- AUFTRAG:
Wie lautet im Text unten zur Allgemeinen Erklärung der Menschenrechte die Stelle, die bei „Zu Beginn dieses“ beginnt und bei „in nationale Rechtssysteme.“ endet? Gib sie wortgetreu wieder.

- AUSGANGSTEXT:
New York—6 February 2008

Zu Beginn dieses Jubiläumsjahres möchten wir die einmalige und fortdauernde Bedeutung der Allgemeinen Erklärung der Menschenrechte betonen. Die Annahme dieser Erklärung am 10. Dezember 1948 markiert eine der ersten gemeinsam verfassten Verlautbarungen einer internationalen Staatengemeinschaft. Ohne eine Gegenstimme bestätigten die 56 Mitgliedstaaten der Vereinten Nationen aus allen Regionen der Welt die dem menschlichen Wesen eigene Würde und die Herrschaft des Gesetzes über das Recht des Stärkeren. Sie stellten das Wohlergehen des Einzelnen in den Mittelpunkt internationalen Rechts. Das moralische Terrain internationaler Beziehungen wurde neu vermessen. Bis heute hat dieses historische Dokument die Entstehung über 60 weitere internationale Verträge und Konventionen angeregt, die wiederum zunehmende Wirksamkeit erlangt haben durch ihre Umsetzung in nationale Rechtssysteme.

- ANGEZEIGTE DATEN:
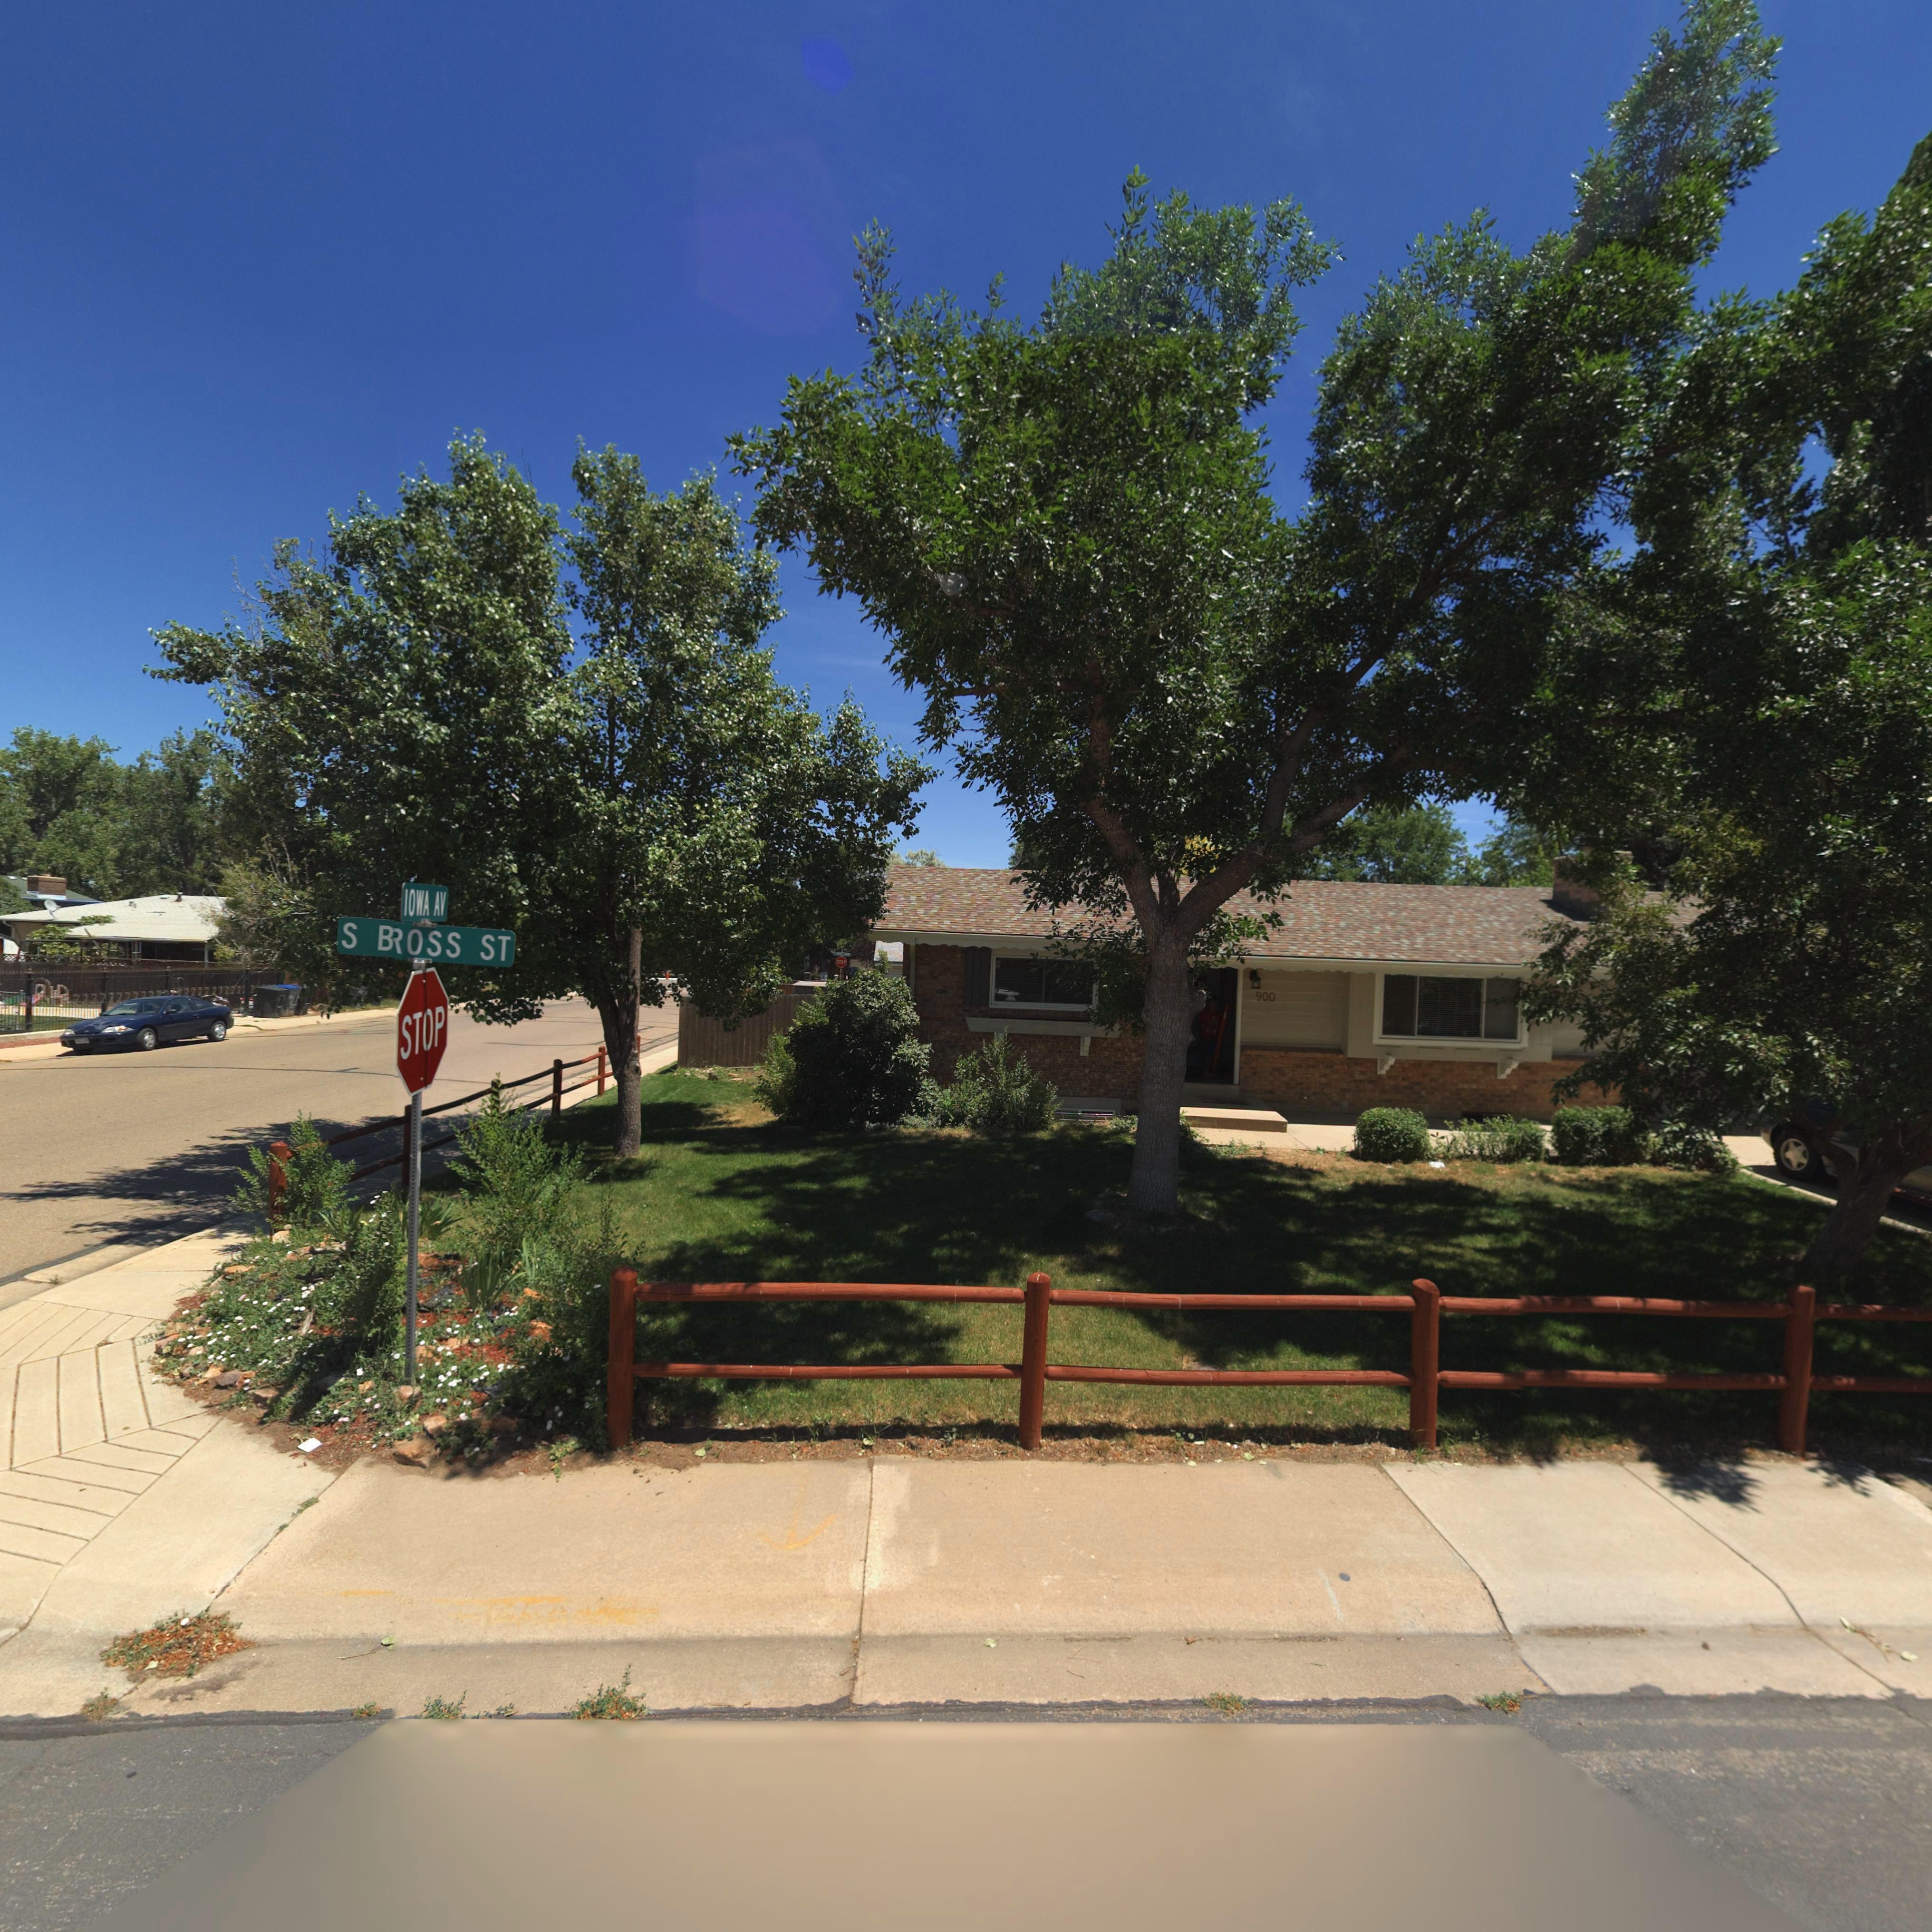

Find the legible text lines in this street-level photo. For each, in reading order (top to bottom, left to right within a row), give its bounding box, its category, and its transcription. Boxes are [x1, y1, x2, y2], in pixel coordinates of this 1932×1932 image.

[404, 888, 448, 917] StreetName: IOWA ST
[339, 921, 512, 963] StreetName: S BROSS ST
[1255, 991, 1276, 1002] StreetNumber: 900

- LÖSUNG:
Zu Beginn dieses Jubiläumsjahres möchten wir die einmalige und fortdauernde Bedeutung der Allgemeinen Erklärung der Menschenrechte betonen. Die Annahme dieser Erklärung am 10. Dezember 1948 markiert eine der ersten gemeinsam verfassten Verlautbarungen einer internationalen Staatengemeinschaft. Ohne eine Gegenstimme bestätigten die 56 Mitgliedstaaten der Vereinten Nationen aus allen Regionen der Welt die dem menschlichen Wesen eigene Würde und die Herrschaft des Gesetzes über das Recht des Stärkeren. Sie stellten das Wohlergehen des Einzelnen in den Mittelpunkt internationalen Rechts. Das moralische Terrain internationaler Beziehungen wurde neu vermessen. Bis heute hat dieses historische Dokument die Entstehung über 60 weitere internationale Verträge und Konventionen angeregt, die wiederum zunehmende Wirksamkeit erlangt haben durch ihre Umsetzung in nationale Rechtssysteme.